TASKS –
#1 According to the Form 8-K filing, until what date does the First Amendment extend the term of the loans?
#2 Copy out the Form 8-K filing from "Check the appropriate" up to and including "(17 CFR 240.14d-2(b))".

Unassociated Document
 


UNITED STATES
SECURITIES AND EXCHANGE COMMISSION
Washington, DC 20549
 

 
FORM 8-K
 

 
CURRENT REPORT
 
Pursuant to Section 13 or 15(d) of the
Securities Exchange Act of 1934
 
Date of Report (Date of earliest event reported): December 5, 2008
 

 
EMTEC, INC.
(Exact name of Registrant as specified in its charter)
 

 
         
Delaware
 
0-32789
 
87-0273300
(State or Other Jurisdiction of
Incorporation or Organization)
 
(Commission File Number)
 
(I.R.S. Employer
Identification No.)
 
525 Lincoln Drive
5 Greentree Center, Suite 117
Marlton, NJ 08053
(Address of principal executive offices)
 
(856) 552-4204
(Registrant’s telephone number, including area code)
 
N/A
(Former name or former address, if changed since last report)
 

 
Check the appropriate box below if the Form 8-K filing is intended to simultaneously satisfy the filing obligation of the registrant under any of the following provisions:
 
¨
Written communications pursuant to Rule 425 under the Securities Act (17 CFR 230.425)
 
¨
Soliciting material pursuant to Rule 14a-12 under the Exchange Act (17 CFR 240.14a-12)
 
¨
Pre-commencement communications pursuant to Rule 14d-2(b) under the Exchange Act (17 CFR 240.14d-2(b))
 
¨
Pre-commencement communications pursuant to Rule 13e-4(c) under the Exchange Act (17 CFR 240.13e-4(c))
 
 
 

 
 
Item 1.01 Entry into a Material Definitive Agreement.
  
On December 5, 2008, Emtec, Inc., a Delaware corporation (the “Company”) and its subsidiaries, Emtec, Inc., a New Jersey corporation, Emtec Viasub LLC, a New Jersey limited liability company, Emtec Federal, Inc., a New Jersey corporation, Emtec Global Services LLC, a Delaware limited liability company (“Emtec Global”), Luceo, Inc., an Illinois corporation (“Luceo”), eBusiness Application Solutions, Inc., a New Jersey corporation (“eBAS”), and Aveeva, Inc., a Delaware corporation (“Aveeva” and together with the Company, Emtec, Inc., Emtec Viasub LLC, Emtec Federal, Inc., Emtec Global, Luceo, and eBAS, the “Borrower”), entered into a First Amendment and Joinder to Loan and Security Agreement and Schedule to Loan and Security Agreement (the “First Amendment”) with De Lage Landen Financial Services, Inc. (the “Lender”), pursuant to which the Lender has agreed to extend the term of the loans issued to the Borrower under the Loan and Security Agreement dated December 7, 2006 (the “Loan and Security Agreement”) and the Schedules to the Loan and Security Agreement (the “Schedules” and collectively with Loan and Security Agreement and the First Amendment, the “Credit Documents”) from December 7, 2008 until December 7, 2010 and to make certain other amendments to the Loan and Security Agreement and the Schedules, including the following:

· 
The First Amendment changes the base rate of interest to the three month (90 day) LIBOR rate from the previous base rate of the “Prime Rate.”

INPUT DATA –

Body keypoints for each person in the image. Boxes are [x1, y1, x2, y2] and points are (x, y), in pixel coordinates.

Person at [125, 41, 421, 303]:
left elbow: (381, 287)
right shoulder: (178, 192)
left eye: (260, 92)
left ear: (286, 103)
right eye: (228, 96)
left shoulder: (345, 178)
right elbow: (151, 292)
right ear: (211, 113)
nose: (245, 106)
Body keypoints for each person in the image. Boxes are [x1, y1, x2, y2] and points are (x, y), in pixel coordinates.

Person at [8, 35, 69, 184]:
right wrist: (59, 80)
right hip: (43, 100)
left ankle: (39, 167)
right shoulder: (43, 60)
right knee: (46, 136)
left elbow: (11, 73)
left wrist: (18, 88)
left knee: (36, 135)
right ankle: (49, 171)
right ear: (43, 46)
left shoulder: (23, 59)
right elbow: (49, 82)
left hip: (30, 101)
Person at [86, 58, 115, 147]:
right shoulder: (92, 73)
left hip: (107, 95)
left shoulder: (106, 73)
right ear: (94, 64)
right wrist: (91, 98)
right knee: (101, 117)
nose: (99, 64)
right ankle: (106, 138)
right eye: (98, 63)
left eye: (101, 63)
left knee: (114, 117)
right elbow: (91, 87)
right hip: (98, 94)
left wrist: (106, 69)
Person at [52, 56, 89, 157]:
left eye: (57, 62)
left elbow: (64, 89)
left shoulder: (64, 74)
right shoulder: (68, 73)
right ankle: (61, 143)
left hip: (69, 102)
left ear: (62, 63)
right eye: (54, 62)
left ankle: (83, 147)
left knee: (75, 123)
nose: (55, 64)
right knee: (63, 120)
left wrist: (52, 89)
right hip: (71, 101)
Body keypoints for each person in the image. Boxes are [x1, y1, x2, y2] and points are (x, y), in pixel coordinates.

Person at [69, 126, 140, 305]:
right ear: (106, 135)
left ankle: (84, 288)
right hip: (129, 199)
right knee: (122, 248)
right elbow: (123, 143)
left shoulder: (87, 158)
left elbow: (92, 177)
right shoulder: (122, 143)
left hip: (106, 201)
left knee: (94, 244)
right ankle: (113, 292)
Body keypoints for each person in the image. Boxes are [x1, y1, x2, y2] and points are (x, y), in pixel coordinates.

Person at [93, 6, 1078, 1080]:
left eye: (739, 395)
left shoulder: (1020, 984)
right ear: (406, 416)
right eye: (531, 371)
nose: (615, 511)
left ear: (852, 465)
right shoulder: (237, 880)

--

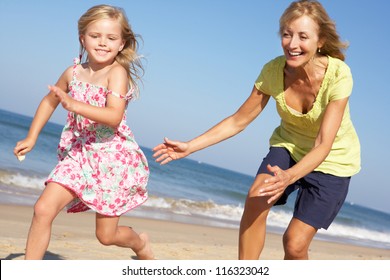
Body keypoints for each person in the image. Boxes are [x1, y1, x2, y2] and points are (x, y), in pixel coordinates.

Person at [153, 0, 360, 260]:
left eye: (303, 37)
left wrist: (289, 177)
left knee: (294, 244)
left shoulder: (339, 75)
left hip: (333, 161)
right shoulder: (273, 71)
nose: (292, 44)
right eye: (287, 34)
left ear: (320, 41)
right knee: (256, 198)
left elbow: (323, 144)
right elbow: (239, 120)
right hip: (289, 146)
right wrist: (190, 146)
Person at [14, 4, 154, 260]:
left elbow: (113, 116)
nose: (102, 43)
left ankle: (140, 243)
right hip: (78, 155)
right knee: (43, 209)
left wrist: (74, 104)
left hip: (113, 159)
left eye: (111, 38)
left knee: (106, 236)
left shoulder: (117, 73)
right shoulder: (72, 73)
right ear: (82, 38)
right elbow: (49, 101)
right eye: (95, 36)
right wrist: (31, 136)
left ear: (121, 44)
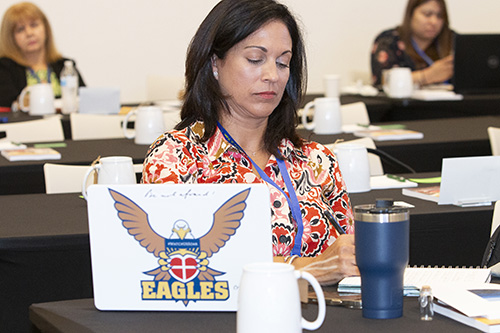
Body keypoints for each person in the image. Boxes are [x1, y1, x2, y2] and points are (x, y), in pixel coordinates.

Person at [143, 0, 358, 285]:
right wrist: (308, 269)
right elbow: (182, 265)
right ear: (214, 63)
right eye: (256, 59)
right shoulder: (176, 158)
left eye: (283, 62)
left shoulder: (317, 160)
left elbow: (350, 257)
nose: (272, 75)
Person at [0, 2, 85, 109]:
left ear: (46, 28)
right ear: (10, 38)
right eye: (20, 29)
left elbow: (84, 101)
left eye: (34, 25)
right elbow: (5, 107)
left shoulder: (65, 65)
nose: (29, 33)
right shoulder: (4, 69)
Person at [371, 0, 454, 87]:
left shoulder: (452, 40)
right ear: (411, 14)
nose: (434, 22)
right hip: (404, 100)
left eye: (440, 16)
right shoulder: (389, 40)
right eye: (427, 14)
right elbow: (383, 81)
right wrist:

* * *

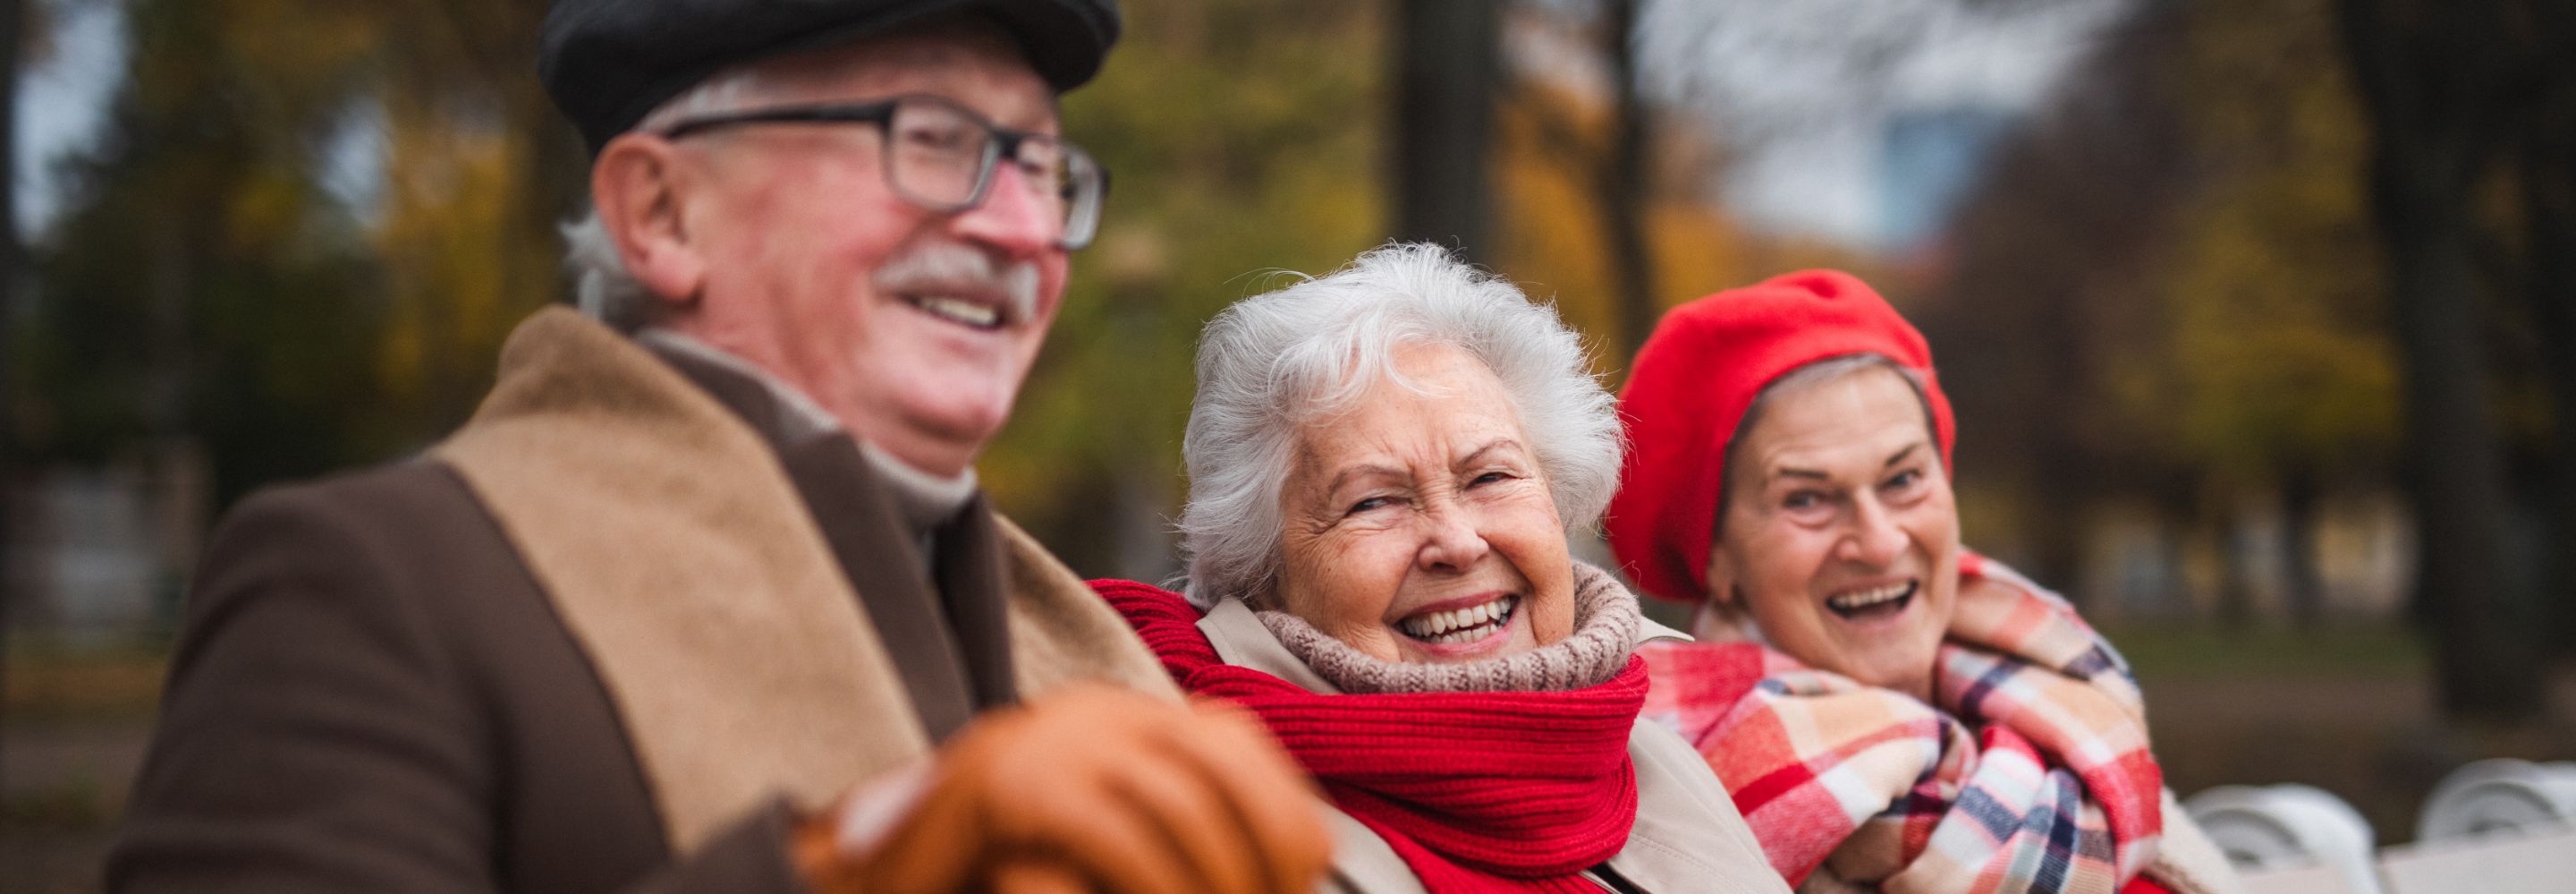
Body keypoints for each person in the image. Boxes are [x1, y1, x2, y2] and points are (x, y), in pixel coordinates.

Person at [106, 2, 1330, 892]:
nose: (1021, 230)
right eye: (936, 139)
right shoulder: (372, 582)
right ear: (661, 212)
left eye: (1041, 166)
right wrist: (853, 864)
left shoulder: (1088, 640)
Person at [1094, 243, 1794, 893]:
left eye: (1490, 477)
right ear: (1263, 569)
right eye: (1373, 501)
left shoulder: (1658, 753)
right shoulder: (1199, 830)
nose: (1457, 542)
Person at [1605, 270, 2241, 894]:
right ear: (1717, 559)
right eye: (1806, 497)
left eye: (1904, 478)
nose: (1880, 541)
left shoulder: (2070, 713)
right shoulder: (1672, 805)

REPLIES –
#1 December 7, 2010

#2
Check the appropriate box below if the Form 8-K filing is intended to simultaneously satisfy the filing obligation of the registrant under any of the following provisions:
 
¨
Written communications pursuant to Rule 425 under the Securities Act (17 CFR 230.425)
 
¨
Soliciting material pursuant to Rule 14a-12 under the Exchange Act (17 CFR 240.14a-12)
 
¨
Pre-commencement communications pursuant to Rule 14d-2(b) under the Exchange Act (17 CFR 240.14d-2(b))